▶ [TRY IT] In the story of Rigoberto's stroke recovery, what kind of business did Rigoberto work at before his stroke?

▶ [TEXT EXCERPT]
Rigoberto beams as he displays his painting: it’s sunset on a tropical island. Not bad for a beginner; remarkable for someone recovering from a stroke.
“When I had the stroke [in 2015], I was sleeping and I remember waking up one morning and I couldn’t move my right leg. The right side of my face felt very numb,” Rigoberto recalls. “The right side of my whole body just fell like it was dead and that’s when I knew something wrong was happening.”
In an instant, everything changed. Rigoberto couldn’t go to work at his auto body repair shop anymore – in fact, he couldn’t even swallow his food. For a once independent man, it was terrifying.
“My whole life changed,” the Providence resident explains. “I could no longer drive and I could go longer do anything for myself. And I needed help from others. I was crying you have no idea how much I was crying.”
Rigoberto had tremendous medical and behavioral health needs. A later diagnosis of cancer of the kidney only made things worse. His anxiety grew.
“For him, it was just the difficulty of asking for help and having no one around him to help him,” says Noel, a Community Care Coordinator with Neighborhood Health Plan of Rhode Island.
“He was having to pay people to take him to medical appointments, and he was missing a lot of appointments because of that,” explains Terri, a Nurse Case Manager with Neighborhood. “He didn’t have the money sometimes to pay people.”
Enter: Neighborhood’s Integrated Care Management Team. They connected Rigoberto with transportation to and from his appointments and started him on physical and speech therapy. They also found a therapist willing to do in-home counseling, and who spoke Spanish, which was a need Rigoberto had not anticipated.
“[Rigoberto] was bilingual,” Terri says. “After his stroke, he still understands English but he can’t speak English. He can only speak Spanish.”
Luckily for Rigoberto and thousands of other bilingual Neighborhood members, our care teams speak many languages. It’s taken a lot of effort, but Rigoberto is slowly regaining his mobility, using a walker or a cane to get around
“His mood is bright, he has become more social, he takes painting lessons, he goes out socially,” says Terri.
Claudine, another Nurse Case Manager on Rigoberto’s team, sums it up: “When you see success stories, you know it can happen and it’s possible, so you just keep working towards it. It’s such a good feeling to see him in a better place, safe, and just enjoying his life and living it.”

▶ [INPUT DATA]
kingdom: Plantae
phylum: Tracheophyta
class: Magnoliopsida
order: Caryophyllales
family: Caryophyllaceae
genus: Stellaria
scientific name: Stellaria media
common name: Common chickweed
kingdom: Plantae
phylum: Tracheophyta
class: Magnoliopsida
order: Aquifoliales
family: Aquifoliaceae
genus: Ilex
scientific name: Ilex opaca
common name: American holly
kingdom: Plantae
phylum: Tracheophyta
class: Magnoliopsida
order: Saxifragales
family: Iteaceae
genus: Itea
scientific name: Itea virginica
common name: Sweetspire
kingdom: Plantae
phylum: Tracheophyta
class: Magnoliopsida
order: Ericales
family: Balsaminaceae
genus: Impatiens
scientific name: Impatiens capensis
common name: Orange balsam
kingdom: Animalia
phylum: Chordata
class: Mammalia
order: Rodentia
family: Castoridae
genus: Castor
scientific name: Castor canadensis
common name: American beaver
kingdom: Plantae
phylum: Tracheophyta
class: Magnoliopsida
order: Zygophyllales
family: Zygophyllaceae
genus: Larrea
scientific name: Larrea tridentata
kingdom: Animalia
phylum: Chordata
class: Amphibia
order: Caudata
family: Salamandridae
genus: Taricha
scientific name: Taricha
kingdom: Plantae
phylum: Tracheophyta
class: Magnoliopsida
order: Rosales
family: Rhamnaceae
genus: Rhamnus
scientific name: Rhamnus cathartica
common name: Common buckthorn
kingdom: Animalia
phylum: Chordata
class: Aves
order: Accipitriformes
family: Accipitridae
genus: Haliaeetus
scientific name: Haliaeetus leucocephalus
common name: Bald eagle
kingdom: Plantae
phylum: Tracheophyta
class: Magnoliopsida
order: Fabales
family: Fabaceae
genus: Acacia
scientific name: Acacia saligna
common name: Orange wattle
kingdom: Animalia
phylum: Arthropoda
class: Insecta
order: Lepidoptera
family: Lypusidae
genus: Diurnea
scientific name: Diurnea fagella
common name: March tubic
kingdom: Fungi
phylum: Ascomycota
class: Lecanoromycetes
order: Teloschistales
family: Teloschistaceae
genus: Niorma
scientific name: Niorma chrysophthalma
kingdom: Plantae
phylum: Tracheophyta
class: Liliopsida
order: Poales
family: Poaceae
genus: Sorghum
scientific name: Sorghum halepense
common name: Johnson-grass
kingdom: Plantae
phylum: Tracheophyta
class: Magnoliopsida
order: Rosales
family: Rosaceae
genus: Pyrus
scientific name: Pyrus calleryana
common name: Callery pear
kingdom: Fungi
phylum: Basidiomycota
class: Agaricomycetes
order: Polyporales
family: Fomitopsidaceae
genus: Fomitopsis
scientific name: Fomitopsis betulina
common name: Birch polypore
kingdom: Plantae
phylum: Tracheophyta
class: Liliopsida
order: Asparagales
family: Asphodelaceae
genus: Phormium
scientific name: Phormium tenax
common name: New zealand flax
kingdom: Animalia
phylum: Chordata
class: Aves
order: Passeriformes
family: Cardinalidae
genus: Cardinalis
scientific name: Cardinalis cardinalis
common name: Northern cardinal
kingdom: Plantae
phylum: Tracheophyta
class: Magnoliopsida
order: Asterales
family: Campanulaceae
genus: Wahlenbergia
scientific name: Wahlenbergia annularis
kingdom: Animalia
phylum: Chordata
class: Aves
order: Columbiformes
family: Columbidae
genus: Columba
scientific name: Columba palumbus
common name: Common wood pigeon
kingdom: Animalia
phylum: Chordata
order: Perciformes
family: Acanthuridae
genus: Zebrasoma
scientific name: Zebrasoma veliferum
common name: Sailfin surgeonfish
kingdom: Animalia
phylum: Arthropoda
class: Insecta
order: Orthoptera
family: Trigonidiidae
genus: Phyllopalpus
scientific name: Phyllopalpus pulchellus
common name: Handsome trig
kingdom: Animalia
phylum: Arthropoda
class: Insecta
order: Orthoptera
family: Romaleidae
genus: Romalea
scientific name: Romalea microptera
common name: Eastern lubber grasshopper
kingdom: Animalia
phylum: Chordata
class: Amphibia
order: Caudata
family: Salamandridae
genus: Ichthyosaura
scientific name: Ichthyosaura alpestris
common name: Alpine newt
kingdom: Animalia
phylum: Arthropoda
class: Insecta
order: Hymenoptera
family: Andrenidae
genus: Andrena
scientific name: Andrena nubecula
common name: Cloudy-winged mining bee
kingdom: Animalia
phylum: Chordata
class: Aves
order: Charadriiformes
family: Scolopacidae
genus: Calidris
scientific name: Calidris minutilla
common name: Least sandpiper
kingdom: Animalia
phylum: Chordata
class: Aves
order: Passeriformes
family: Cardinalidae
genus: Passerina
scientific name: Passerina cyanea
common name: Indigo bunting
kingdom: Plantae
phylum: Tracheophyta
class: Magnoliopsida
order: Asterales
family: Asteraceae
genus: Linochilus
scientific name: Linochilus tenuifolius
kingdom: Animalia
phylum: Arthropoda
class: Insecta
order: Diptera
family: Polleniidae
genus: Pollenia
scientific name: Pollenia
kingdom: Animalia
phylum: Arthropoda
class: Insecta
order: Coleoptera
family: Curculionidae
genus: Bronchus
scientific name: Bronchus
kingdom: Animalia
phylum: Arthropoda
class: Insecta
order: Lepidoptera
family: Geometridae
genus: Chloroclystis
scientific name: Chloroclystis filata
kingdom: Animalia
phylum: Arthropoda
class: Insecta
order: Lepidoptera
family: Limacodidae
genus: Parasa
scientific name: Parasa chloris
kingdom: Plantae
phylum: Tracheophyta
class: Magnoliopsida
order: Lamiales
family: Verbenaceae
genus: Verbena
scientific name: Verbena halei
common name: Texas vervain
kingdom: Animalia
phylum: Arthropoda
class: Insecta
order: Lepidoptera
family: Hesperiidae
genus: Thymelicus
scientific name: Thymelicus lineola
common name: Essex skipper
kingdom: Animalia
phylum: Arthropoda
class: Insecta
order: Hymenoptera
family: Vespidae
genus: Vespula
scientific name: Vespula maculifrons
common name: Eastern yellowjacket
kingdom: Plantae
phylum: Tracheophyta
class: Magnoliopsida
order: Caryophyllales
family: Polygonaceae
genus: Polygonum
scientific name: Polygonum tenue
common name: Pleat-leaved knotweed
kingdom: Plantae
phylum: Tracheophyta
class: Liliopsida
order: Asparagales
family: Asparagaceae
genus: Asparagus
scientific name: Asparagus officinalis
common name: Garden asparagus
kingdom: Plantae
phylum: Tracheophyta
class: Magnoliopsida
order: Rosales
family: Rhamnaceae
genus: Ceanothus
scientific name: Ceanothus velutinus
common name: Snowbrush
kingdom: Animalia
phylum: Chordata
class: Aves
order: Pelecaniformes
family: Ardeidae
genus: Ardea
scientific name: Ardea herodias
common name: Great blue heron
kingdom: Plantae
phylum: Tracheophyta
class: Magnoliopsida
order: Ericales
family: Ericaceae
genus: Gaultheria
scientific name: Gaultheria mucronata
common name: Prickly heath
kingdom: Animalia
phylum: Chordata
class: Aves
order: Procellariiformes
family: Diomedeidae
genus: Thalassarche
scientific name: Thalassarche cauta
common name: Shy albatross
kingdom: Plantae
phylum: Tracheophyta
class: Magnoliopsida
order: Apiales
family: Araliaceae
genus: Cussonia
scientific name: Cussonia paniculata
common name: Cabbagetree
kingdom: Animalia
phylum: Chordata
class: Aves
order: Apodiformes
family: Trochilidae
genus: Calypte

▶ [SOLUTION FOR THIS PROBLEM] An auto body repair shop.